- [What is being asked]:
Can you pull out each line of the data below that includes the word "estacionamento"?

- [Exercise material]:

--- START ---

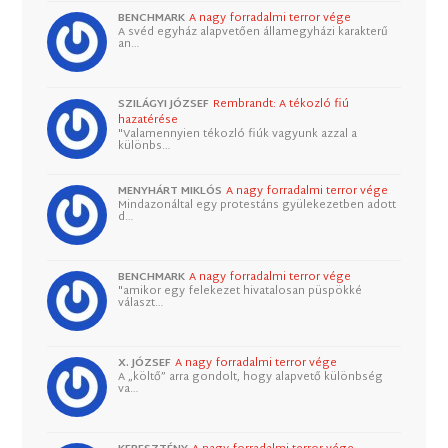
BENCHMARK
A nagy forradalmi terror vége
A svéd egyház alapvetően államegyházi karakterű
an…
SZILÁGYI JÓZSEF
Rembrandt: A tékozló fiú
hazatérése
"Valamennyien tékozló fiúk vagyunk azzal a
különbs…
MENYHÁRT MIKLÓS
A nagy forradalmi terror vége
Mindazonáltal egy protestáns gyülekezetben adott
d…
BENCHMARK
A nagy forradalmi terror vége
"amikor egy felekezet hivatalosan püspökké
választ…
X. JÓZSEF
A nagy forradalmi terror vége
A „költő” arra gondolt, hogy alapvető különbség
va…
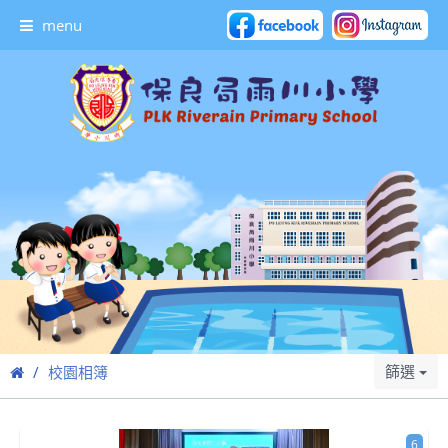
menu
篩選
校園相簿
6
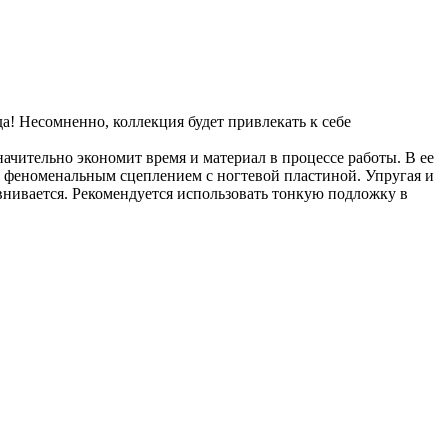
! Несомненно, коллекция будет привлекать к себе
начительно экономит время и материал в процессе работы. В ее
 и феноменальным сцеплением с ногтевой пластиной. Упругая и
равнивается. Рекомендуется использовать тонкую подложку в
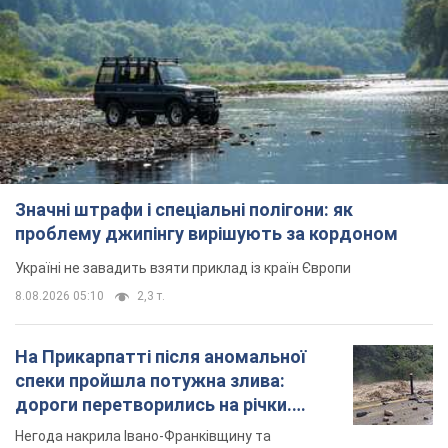
Значні штрафи і спеціальні полігони: як
проблему джипінгу вирішують за кордоном
Україні не завадить взяти приклад із країн Європи
8.08.2026 05:10
2,3 т.
На Прикарпатті після аномальної
спеки пройшла потужна злива:
дороги перетворились на річки.
Відео
Негода накрила Івано-Франківщину та
курортний Буковель
8.08.2026 09:27
31,8 т.
Жінці нарахували 729 тис. грн боргу
за газ через покази зіпсованого
лічильника: суддя ухвалив
неочікуване рішення
Чи треба платити борг через донарахування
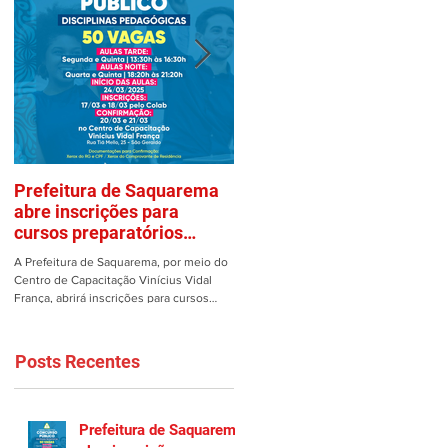
Prefeitura de Saquarema
Mulher é vítima de assalto
abre inscrições para
em estacionamento de
cursos preparatórios
Saquarema
gratuitos
A Prefeitura de Saquarema, por meio do
Uma mulher teve os pertences roubad
Centro de Capacitação Vinícius Vidal
dentro de seu carro no estacionamento
França, abrirá inscrições para cursos
do Gomes em Saquarema na manhã de
preparatórios gratuitos...
ontem, 25/02. Ao estacionar...
Posts Recentes
Prefeitura de Saquarema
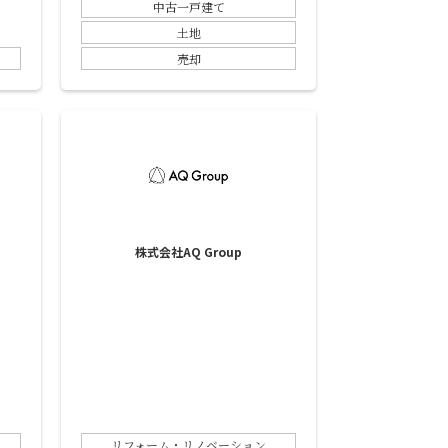
中古一戸建て
土地
売却
株式会社AQ Group
リフォーム・リノベーション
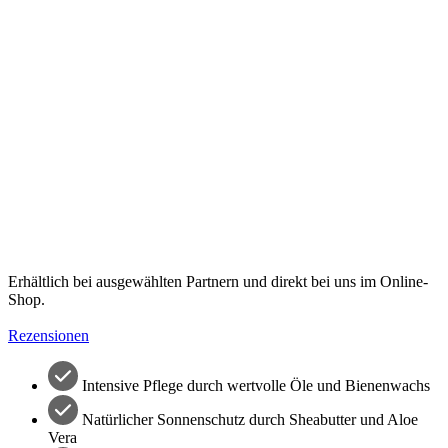
Erhältlich bei ausgewählten Partnern und direkt bei uns im Online-
Shop.
Rezensionen
Intensive Pflege durch wertvolle Öle und Bienenwachs
Natürlicher Sonnenschutz durch Sheabutter und Aloe
Vera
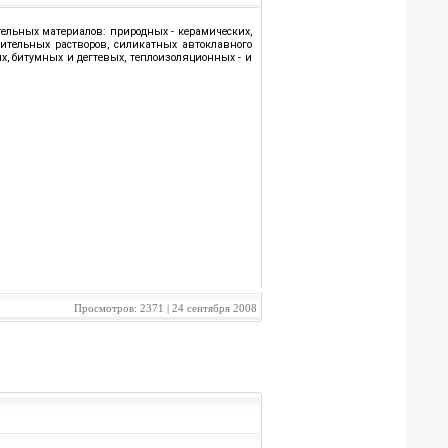
ельных материалов: природных - керамических,
оительных растворов, силикатных автоклавного
х, битумных и дегтевых, теплоизоляционных - и
Просмотров: 2371 | 24 сентября 2008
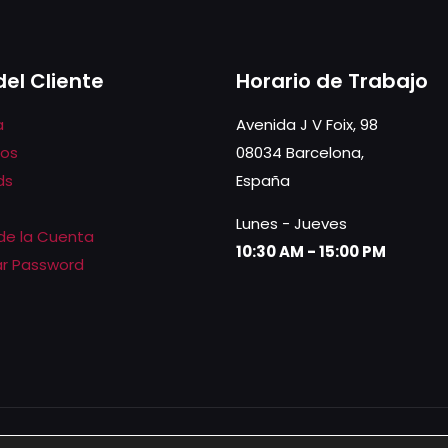
variantes.
Las
opciones
del Cliente
Horario de Trabajo
se
a
Avenida J V Foix, 98
pueden
dos
08034 Barcelona,
elegir
ds
España
en
la
Lunes - Jueves
 de la Cuenta
página
10:30 AM - 15:00 PM
r Password
de
producto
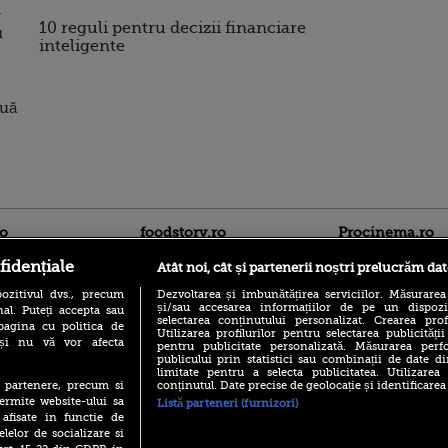
-
10 reguli pentru decizii financiare
u
inteligente
ouă
ro
foodstory.ro
Procinema.ro
fidențiale
Atât noi, cât și partenerii noștri prelucrăm dat
ozitivul dvs., precum
Dezvoltarea și îmbunătățirea serviciilor. Măsurarea
și/sau accesarea informațiilor de pe un dispoziti
al. Puteți accepta sau
selectarea conținutului personalizat. Crearea prof
pagina cu politica de
Utilizarea profilurilor pentru selectarea publicității
i și nu vă vor afecta
pentru publicitate personalizată. Măsurarea perfo
publicului prin statistici sau combinații de date di
limitate pentru a selecta publicitatea. Utilizarea
(P) Descoperă Lumea
Emoții intense pe
conținutul. Date precise de geolocație și identificarea
te partenere, precum si
Evenimentelor din România
Sebastian Stan! Iub
ermite website-ului sa
Listă parteneri (furnizori)
cu Transilvania Events!
Annabelle, l-a făcu
 afisate in functie de
(P) Raku, gaming intens și o
elelor de socializare si
Din 14 septembrie
pauză binemeritată cu...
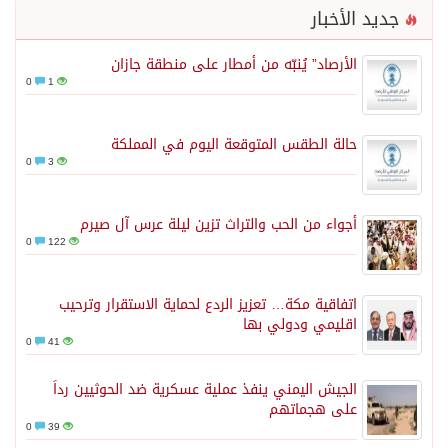
جديد الأخبار
الأرصاد” يُنبّه من أمطار على منطقة جازان
0
1
حالة الطقس المتوقعة اليوم في المملكة
0
3
أجواء من الحب والتراث تزين ليلة عرس آل صيرم
0
122
اتفاقية مكة… تعزيز الردع لحماية الاستقرار وترحيب
اقليمي ودولي بها
0
41
الجيش اليمني ينفذ عملية عسكرية ضد الحوثيين رداً
على هجماتهم
0
39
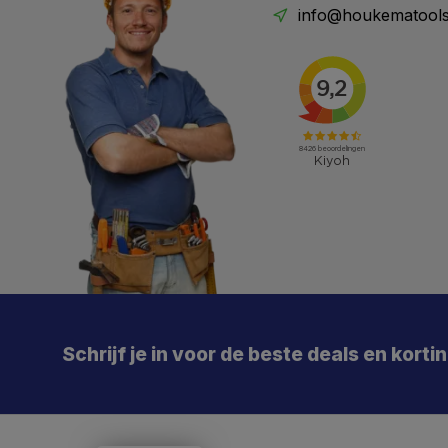
info@houkematools
X
Meld je aan en mis geen enkele actie, aanbieding
of nieuwe deal meer. Én je krijgt direct €5 korting!
Schrijf je in voor de beste deals en korti
Je
De 
Particulier
Zakelijk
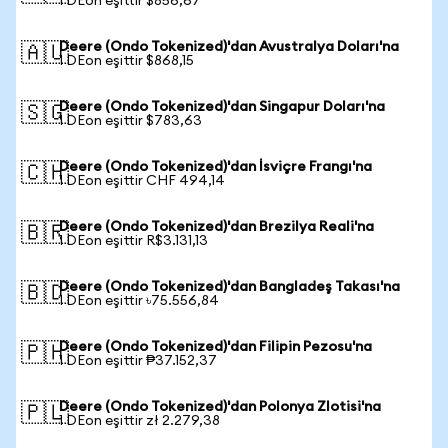
1 DEon eşittir $856,67
Deere (Ondo Tokenized)'dan Avustralya Doları'na
🇦🇺
1 DEon eşittir $868,15
Deere (Ondo Tokenized)'dan Singapur Doları'na
🇸🇬
1 DEon eşittir $783,63
Deere (Ondo Tokenized)'dan İsviçre Frangı'na
🇨🇭
1 DEon eşittir CHF 494,14
Deere (Ondo Tokenized)'dan Brezilya Reali'na
🇧🇷
1 DEon eşittir R$3.131,13
Deere (Ondo Tokenized)'dan Bangladeş Takası'na
🇧🇩
1 DEon eşittir ৳75.556,84
Deere (Ondo Tokenized)'dan Filipin Pezosu'na
🇵🇭
1 DEon eşittir ₱37.152,37
Deere (Ondo Tokenized)'dan Polonya Zlotisi'na
🇵🇱
1 DEon eşittir zł 2.279,38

--- END ---

- [Task result]:
em estacionamento de
dentro de seu carro no estacionamento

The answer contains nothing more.